My friend was relating a story about a dangerous piloting mission he had just gotten back from flying - and on my end of the conversation, my ear was glued to the phone, taking in the harrowing details.
"We took off in minimum conditions from a tiny airstrip in the middle of nowhere, headed toward another tiny island in the vast ocean. Our destination airport had clear weather when we took off, but while we were flying the weather fogged in and closed off the landing site."
So where will you LAND?
"We had to quickly re-rout and head to the only other landing site within our fuel range."
Whew, I'm thinking - they are saved.
"But while we were flying and trying to divert to the alternate, fog closed in on THAT landing site too. The weather models predicted it should clear up by the time we got there and needed to land, but there was no guarantee."
So wait a minute - let me get this straight.
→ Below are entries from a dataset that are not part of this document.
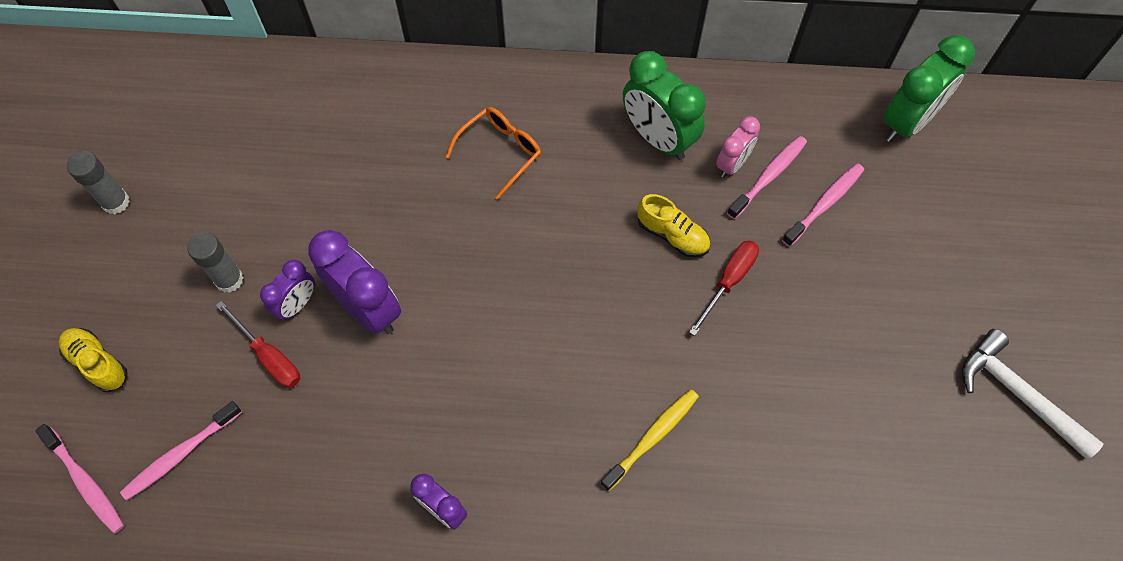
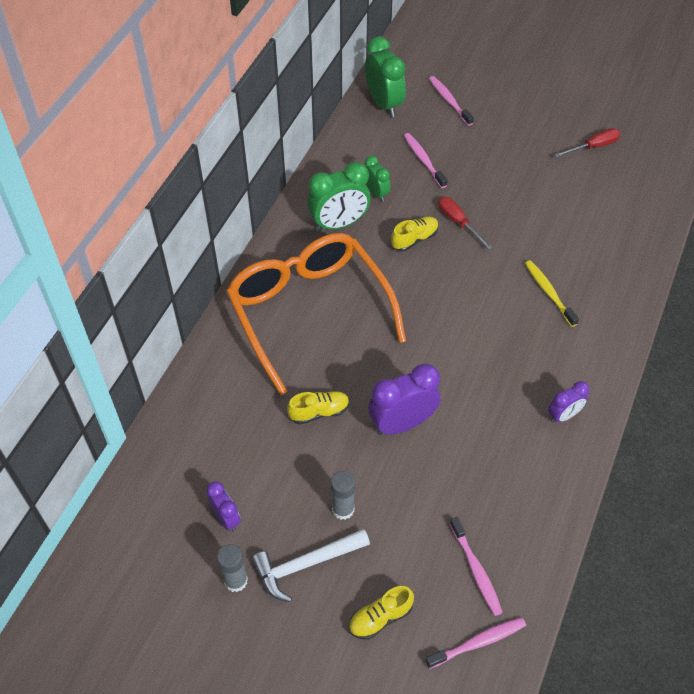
camera: 70 degrees left, 10 degrees down
(269, 356) = (417, 495): red screwdriver -> red screwdriver (593, 147)
(297, 304) = (382, 467): purple clock -> purple clock (226, 518)
(356, 211) = (319, 412): none -> yellow shoe
(500, 152) = (309, 312): orange glasses -> orange glasses, size x2.48
(732, 164) = (376, 193): pink clock -> green clock
(768, 176) = (393, 179): pink toothbrush -> pink toothbrush (449, 101)
(1018, 394) = (574, 124): white hammer -> white hammer (306, 564)

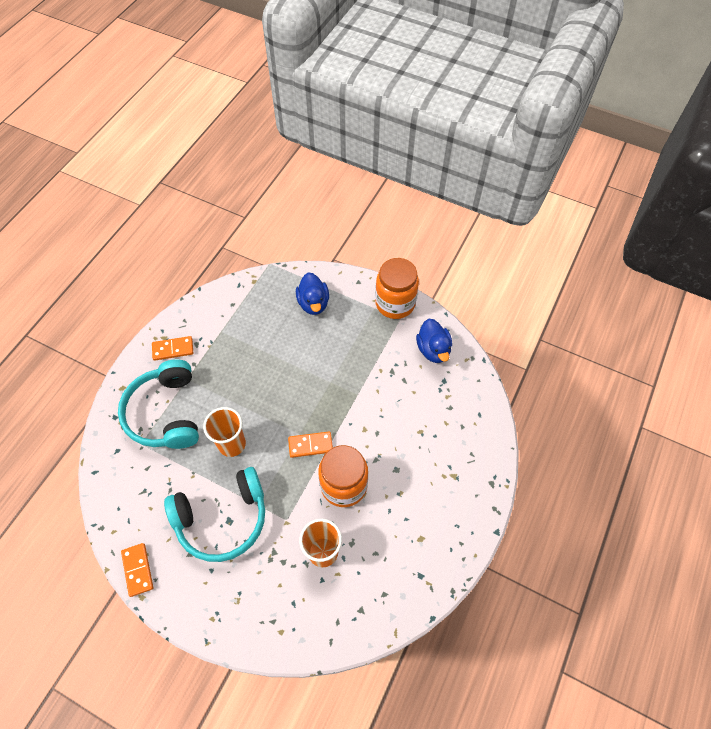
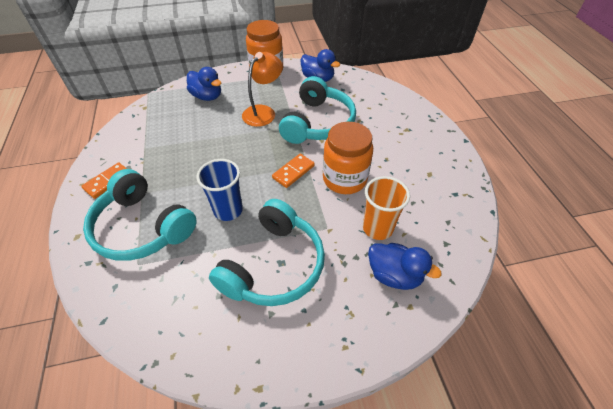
camera: 40 degrees left, 10 degrees down
(137, 570) = (231, 368): orange domino -> none
(232, 444) = (228, 210): orange cup -> blue cup
(295, 599) = (394, 275): none -> blue duck
(345, 357) = (263, 112): none -> orange lamp
(380, 406) = (317, 123): none -> turquoise headphones

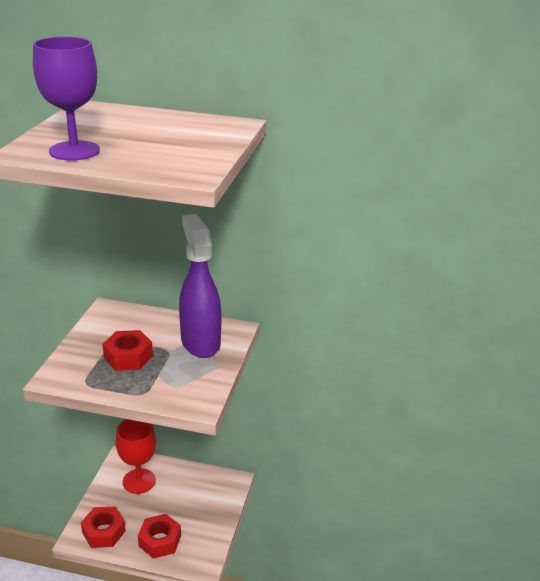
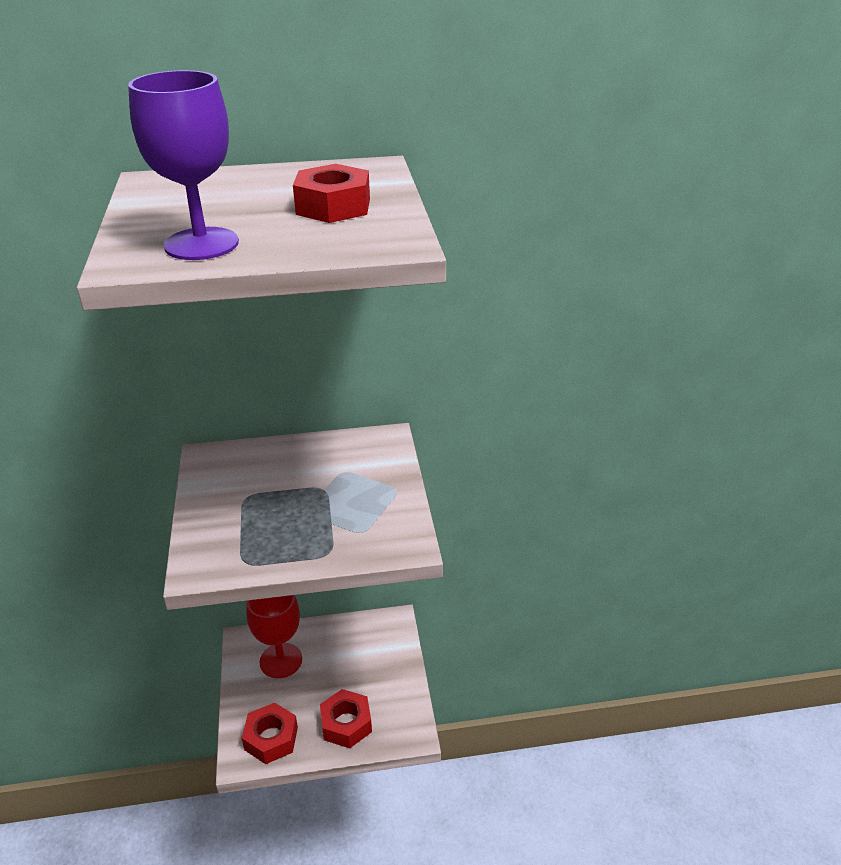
camera: 20 degrees left, 5 degrees up
(128, 357) = (277, 511): red nut -> red nut (333, 206)
(200, 342) = (355, 466): purple spray bottle -> none

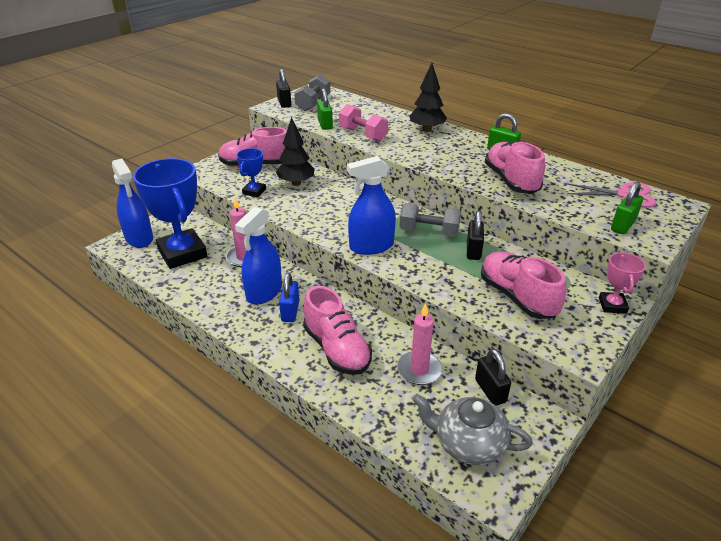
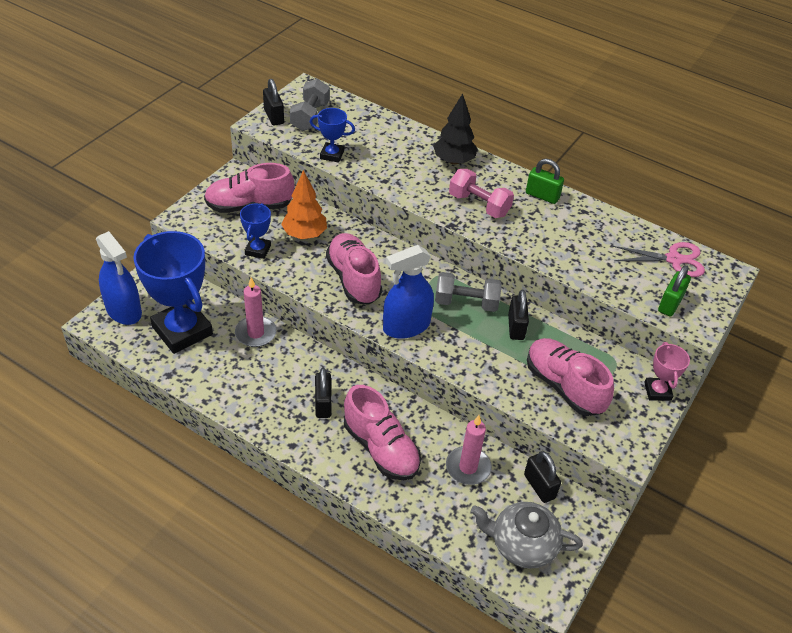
camera: 10 degrees left, 10 degrees up
(264, 292) = (289, 380): blue spray bottle -> none
(290, 311) = (323, 404): blue padlock -> black padlock
(296, 183) = (304, 234): black tree -> orange tree
(325, 124) = (332, 155): green padlock -> blue trophy
(363, 134) = (380, 172): pink dumbbell -> pink dumbbell (479, 205)
(511, 181) = (554, 243): pink shoe -> pink shoe (353, 279)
You were flying, in terrible atmospheric conditions, over icy freezing water, running out of fuel, with any Coast Guard or other help hopelessly far away in case of trouble, and for some period of time there were NO LANDING SITES AVAILABLE?
"Yeah," he said, "That one had quite the pucker factor."
The story stuck with me, not only because of the gray hair I was growing, or because I love hearing adventure stories, but because of that phrase. Pucker factor.
Turns out, that's a common phrase in the military. To quote the NY Times,
In armed services slang, ''the pucker factor'' is the stress that afflicts human beings on full alert. If the factor is missing, the person reacts like a robot, numb to sensitizing tension; if the factor is too high, the person crumples or ''puckers'' in panic.
I'm pretty sure "pucker" refers to the tightening of some, ahem, distinctive muscles rather than "crumpling in panic," but we'll give the NY Times the benefit of the doubt for trying to be classy.
I had never heard this slang before, but it seems like a uniquely perfect way to sum up the feeling. A bit of a flippant phrase - that both brushes off of the gravity of the situation (an attitude that irritates me sometimes when I'm worried for the safety of my friend), but also thumbs a nose to the danger (an attitude that allows folks in those situations to do their jobs and not get overwhelmed).
Now I don't deal with any hair trigger situations in my world, but I bet I could find some places in my life to work this phrase in.
Reserved the lab equipment because the tracking code predicted your samples will arrive, but you haven't actually received the package yet? Pucker factor 4. Writing a conference paper on a deadline and you didn't actually do the experiments yet? Pucker factor 6. Advisor pops in unexpectedly on Friday at 5pm and wants to talk about long term plans and experimental results? Pucker factor 8.
The top of the scale is admittedly different for most of us than for the pilots, given that nothing in research is going to die (except for bio grad students - bless your souls for having to keep cultures alive), but I think the sentiment still applies, no?